## Page excerpt
==================================================
The Test Automation Pyramid is a common metaphor that suggests most tests should not be end to end. Applying this approach to BDD automation means that we should consider the most appropriate automation to ensure that a specific behavior has been implemented as specified.

How should the UI be tested?

BDD scenarios that describe how the UI should behave are usually written using tools such as Selenium. These can be slow and brittle because the UI is often tightly coupled with the rest of the application. However, conceptually, the UI is a component that interacts with other application components. It should therefore be possible to test the UI in isolation, near the bottom of the Test Automation Pyramid, by providing test doubles for the application components that it depends on.

Many applications are architected in such a way that the UI can only be exercised as part of an end-to-end test. Whenever possible, a more flexible architecture (that allows the UI to be exercised with the rest of the application “stubbed out”) should be preferred.

Is that all?

Even with a flexible architecture and automation that conforms to the Test Automation Pyramid, there are challenges. Most test frameworks come with simple assertion libraries that verify if text or numerical values are set as expected. If you need to validate all the fields in a report, you will need an assertion for each of them. This approach leads to verbose automation code that is time consuming to write and difficult to maintain. Additionally, as soon as one assertion fails, the whole test fails without checking any subsequent assertions.

For many years, a technique called Approval Testing has been used in these situations, and several tools have been developed to help teams incorporate approval testing into their software development processes. The mechanics of how the tools work vary, but their approach is the same:

The first time the test is run, the output is checked manually. If correct, this output is stored as the “approved” output. If not, fix the software and repeat until the output produced is correct.
On subsequent test runs, the tool will compare the output produced to the “approved” output previously recorded. If they are found to be the same, then the approval test has passed. If not, the approval test has failed.

https://llewellynfalco.blogspot.com/2008/10/approval-tests.html

Naturally, it’s not quite as simple as that. For example, if the complex output that we’re comparing includes timestamps, these will likely be different each time the test is run. Therefore, approval testing tools typically include mechanisms to specify parts of the output that should not be compared. These exclusions will be specified when the approval test is first created and stored alongside the test.

Does approval testing work for UIs?
==================================================
## Stored data
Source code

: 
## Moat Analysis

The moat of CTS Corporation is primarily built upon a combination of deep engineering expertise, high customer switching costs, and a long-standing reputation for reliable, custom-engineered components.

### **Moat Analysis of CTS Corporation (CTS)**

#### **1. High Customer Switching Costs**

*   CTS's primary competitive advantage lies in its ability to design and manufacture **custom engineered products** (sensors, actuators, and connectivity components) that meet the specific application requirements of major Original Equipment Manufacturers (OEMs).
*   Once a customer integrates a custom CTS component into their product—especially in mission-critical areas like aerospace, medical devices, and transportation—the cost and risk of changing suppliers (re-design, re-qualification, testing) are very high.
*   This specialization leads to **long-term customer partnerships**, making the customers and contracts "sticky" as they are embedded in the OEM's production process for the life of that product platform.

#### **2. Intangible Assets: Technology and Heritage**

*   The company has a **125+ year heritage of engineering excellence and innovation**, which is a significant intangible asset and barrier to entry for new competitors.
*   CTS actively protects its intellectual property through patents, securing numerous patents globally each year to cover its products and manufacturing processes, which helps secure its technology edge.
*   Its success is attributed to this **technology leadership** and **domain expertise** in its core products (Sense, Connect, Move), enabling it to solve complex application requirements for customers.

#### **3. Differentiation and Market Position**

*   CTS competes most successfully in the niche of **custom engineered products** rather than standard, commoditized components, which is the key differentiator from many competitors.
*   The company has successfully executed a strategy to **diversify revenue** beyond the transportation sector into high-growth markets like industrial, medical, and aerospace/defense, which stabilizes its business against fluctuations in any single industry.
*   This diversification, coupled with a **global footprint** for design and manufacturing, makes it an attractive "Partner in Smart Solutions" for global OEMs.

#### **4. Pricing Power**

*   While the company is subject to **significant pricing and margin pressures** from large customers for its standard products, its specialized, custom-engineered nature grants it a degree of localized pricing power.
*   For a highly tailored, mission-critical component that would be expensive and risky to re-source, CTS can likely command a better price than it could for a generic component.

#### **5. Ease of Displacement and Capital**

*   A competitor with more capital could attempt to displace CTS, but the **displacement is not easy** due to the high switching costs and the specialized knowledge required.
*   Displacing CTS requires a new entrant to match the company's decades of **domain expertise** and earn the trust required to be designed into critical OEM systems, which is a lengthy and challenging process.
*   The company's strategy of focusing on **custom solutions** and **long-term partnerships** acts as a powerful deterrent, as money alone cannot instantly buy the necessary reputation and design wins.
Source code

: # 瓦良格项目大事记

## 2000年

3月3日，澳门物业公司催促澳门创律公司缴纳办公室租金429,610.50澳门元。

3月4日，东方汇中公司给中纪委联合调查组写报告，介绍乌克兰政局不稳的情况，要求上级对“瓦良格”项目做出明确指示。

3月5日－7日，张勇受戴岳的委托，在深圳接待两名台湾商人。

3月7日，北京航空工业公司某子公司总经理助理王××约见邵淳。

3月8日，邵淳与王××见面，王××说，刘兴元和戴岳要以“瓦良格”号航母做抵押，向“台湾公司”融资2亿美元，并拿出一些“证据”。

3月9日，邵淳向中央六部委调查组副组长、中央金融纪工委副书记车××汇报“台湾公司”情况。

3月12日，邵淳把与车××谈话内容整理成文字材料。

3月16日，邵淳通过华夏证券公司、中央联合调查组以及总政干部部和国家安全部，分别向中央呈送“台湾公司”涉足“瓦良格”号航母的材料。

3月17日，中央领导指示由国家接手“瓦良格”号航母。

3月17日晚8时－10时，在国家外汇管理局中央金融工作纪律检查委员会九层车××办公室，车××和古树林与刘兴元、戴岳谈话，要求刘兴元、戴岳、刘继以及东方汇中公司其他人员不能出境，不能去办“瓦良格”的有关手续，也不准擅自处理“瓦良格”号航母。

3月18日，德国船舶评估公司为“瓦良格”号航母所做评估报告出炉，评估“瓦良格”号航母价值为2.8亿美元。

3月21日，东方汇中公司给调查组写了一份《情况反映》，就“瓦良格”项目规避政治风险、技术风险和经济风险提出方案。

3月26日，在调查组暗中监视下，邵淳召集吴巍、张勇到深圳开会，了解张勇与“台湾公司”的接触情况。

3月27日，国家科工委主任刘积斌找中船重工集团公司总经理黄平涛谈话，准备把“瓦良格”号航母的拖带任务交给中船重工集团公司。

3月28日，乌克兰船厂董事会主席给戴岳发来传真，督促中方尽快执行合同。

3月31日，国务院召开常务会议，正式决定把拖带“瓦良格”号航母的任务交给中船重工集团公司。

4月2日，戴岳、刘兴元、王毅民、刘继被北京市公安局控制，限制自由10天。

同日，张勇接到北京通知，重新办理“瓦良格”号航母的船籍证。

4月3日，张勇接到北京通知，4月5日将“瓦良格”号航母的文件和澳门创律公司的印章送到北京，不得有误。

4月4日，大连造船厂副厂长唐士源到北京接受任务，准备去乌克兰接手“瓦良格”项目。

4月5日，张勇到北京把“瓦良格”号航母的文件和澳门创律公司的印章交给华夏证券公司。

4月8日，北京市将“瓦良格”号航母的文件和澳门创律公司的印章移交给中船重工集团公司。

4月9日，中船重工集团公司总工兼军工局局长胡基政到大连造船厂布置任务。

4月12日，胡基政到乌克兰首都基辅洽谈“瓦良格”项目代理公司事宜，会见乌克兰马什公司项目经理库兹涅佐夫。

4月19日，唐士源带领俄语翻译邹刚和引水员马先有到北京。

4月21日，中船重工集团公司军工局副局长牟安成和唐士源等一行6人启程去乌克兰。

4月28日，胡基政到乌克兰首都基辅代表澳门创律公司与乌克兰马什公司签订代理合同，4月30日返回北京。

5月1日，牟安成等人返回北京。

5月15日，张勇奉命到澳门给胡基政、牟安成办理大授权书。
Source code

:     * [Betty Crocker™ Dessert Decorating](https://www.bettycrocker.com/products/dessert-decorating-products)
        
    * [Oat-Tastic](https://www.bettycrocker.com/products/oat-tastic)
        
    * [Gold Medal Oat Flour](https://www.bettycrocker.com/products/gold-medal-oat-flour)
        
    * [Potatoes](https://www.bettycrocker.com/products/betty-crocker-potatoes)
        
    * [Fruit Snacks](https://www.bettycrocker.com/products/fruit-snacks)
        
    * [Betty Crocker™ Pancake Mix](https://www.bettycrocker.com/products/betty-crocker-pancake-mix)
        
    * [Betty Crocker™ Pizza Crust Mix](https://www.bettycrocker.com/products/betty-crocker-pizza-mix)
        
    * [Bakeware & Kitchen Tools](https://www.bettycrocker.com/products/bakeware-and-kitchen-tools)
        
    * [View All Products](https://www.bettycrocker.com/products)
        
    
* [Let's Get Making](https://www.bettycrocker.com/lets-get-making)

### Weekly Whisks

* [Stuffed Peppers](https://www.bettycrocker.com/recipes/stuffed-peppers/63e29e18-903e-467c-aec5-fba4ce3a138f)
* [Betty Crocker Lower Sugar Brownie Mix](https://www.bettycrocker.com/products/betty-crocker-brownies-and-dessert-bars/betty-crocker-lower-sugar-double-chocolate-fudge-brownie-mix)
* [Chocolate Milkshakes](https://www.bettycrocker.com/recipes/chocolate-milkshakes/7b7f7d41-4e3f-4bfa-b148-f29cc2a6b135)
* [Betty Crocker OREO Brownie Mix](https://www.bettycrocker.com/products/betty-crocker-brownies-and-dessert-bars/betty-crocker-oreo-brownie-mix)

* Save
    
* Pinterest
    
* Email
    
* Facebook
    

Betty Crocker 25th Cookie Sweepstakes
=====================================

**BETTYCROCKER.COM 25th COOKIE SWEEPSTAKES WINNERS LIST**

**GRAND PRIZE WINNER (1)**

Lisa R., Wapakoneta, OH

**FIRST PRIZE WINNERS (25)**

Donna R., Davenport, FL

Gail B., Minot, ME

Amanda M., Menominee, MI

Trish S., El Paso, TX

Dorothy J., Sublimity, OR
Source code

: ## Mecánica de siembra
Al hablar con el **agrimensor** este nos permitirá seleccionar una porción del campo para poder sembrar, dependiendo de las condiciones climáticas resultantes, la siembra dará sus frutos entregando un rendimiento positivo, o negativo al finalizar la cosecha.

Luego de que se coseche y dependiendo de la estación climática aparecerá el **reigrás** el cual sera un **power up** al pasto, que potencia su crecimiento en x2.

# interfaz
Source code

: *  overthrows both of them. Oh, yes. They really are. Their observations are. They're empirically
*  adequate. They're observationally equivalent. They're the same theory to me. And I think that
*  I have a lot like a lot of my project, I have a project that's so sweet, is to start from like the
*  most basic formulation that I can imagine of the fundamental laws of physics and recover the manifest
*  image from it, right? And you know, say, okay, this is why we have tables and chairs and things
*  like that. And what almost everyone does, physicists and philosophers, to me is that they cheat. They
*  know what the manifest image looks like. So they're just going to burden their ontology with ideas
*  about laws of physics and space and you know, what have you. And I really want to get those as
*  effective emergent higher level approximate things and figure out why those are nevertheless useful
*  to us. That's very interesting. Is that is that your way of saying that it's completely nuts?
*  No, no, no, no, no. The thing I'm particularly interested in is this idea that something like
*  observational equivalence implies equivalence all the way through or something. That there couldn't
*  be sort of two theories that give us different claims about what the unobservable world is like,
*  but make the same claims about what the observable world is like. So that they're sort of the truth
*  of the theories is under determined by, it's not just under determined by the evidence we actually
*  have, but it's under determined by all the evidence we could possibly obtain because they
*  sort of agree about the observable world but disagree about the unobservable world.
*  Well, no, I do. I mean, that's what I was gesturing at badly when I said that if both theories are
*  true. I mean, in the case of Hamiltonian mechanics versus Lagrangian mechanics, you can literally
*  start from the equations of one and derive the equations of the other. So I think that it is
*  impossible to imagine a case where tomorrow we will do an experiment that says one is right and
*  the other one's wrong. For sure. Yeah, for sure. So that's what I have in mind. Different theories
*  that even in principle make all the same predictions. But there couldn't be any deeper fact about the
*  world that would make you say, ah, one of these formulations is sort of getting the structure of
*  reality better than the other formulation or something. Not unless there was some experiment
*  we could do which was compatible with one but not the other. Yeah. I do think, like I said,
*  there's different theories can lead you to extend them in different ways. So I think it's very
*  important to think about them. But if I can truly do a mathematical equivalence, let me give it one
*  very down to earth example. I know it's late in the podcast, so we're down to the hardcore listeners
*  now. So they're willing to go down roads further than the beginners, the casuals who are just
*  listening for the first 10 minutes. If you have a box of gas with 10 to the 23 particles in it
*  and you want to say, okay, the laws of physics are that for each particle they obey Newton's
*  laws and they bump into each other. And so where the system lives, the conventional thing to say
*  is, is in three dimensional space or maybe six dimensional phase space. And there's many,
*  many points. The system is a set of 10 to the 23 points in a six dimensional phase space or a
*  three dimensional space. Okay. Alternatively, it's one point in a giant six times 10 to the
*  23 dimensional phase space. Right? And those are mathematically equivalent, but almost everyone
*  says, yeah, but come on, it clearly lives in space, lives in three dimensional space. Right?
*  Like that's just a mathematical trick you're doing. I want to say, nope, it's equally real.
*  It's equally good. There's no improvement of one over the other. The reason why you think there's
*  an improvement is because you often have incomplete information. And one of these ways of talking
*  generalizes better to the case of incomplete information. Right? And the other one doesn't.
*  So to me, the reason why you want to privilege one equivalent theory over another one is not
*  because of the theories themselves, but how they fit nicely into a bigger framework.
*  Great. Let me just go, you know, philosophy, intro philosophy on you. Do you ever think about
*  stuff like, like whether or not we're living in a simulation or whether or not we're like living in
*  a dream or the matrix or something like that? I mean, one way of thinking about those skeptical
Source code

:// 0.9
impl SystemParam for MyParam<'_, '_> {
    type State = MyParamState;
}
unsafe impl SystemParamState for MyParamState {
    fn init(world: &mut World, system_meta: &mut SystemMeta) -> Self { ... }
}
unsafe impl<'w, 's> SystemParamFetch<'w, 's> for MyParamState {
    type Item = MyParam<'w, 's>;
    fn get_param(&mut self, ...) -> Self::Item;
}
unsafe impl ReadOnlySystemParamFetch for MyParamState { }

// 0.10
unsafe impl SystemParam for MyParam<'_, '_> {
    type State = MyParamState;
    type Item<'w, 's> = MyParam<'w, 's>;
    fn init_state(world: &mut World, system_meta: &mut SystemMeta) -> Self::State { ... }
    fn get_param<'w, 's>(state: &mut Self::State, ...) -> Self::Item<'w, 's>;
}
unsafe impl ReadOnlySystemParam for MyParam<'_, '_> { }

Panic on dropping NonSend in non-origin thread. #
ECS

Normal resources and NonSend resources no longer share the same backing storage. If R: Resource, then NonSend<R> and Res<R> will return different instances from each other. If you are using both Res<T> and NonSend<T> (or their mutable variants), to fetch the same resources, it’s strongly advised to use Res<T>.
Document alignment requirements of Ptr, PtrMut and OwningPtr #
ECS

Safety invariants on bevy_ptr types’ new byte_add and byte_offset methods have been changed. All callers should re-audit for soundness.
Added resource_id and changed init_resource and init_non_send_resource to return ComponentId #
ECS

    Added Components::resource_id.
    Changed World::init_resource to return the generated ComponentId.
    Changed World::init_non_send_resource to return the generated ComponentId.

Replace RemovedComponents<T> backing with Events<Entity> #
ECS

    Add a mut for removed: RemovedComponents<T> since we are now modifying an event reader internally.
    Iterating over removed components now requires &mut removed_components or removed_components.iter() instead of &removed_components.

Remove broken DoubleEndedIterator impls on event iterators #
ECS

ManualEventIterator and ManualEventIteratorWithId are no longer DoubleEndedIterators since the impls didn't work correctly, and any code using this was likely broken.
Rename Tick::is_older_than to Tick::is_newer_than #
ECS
==================================================
## What is required
Continue the page excerpt on approval testing and the Test Automation Pyramid from the point where it stops.

## Answer below
Simply specifying areas of the output that should not be compared is insufficient if we’re trying to automatically verify the correctness of a visual component. Perhaps a text field is now too close to the border of a control or one visual element is overlaying/obscuring another one.

In these situations, machine learning (ML) and artificial intelligence (AI) can deliver huge benefits. Our tests can leverage these technologies to identify these hard-to-spot issues to a precision that the human eye cannot. But they take time – and slow feedback from a build is the enemy of automated testing.

Instead, AI/ML powered visual tests should be run in a separate stage in the build pipeline, after the faster automated checks have already passed. This ensures that developers get the fast feedback they require while also delivering confidence that the UI is free of visual defects.

If the visual tests pass, then all is well. If there’s a failure during the visual tests, then manual investigation is required – because not all failures indicate a defect in the code.

When is a failure not a fail?

We normally think of a test as having a binary outcome. It either passes or fails. Life in software development is rarely that simple. To ensure that the software we ship satisfies our customers’ needs we want to minimize false positives. So, when a test passes, we need to be confident that the behavior being verified is implemented correctly.

When a test fails, it doesn’t necessarily mean that the behavior has been implemented incorrectly. In my experience there are three common situations that cause a test to fail:

Incorrect implementation: this could be caused by a misunderstanding of the specification or an error in the implementation.
Incorrect specification: the test is performing the wrong check(s) or the check(s) are being carried out incorrectly.
BDD/TDD: the test has been written before the behavior it’s designed to check has been implemented.

When any sort of failure happens in a build, investigation is required. If you find that Situation 1 or 2 has occurred, fix the defect (either in the implementation or the specification) and run the build again.

Situation 3) is a signal to the development team that the work is incomplete. Seeing an automated test fail is an important part of all BDD/TDD workflows. Usually, we would like the failure to be seen in the developers’ environment and made to pass before being pushed to CI. However, some workflows may see the tests committed and pushed before the behavior being verified is implemented.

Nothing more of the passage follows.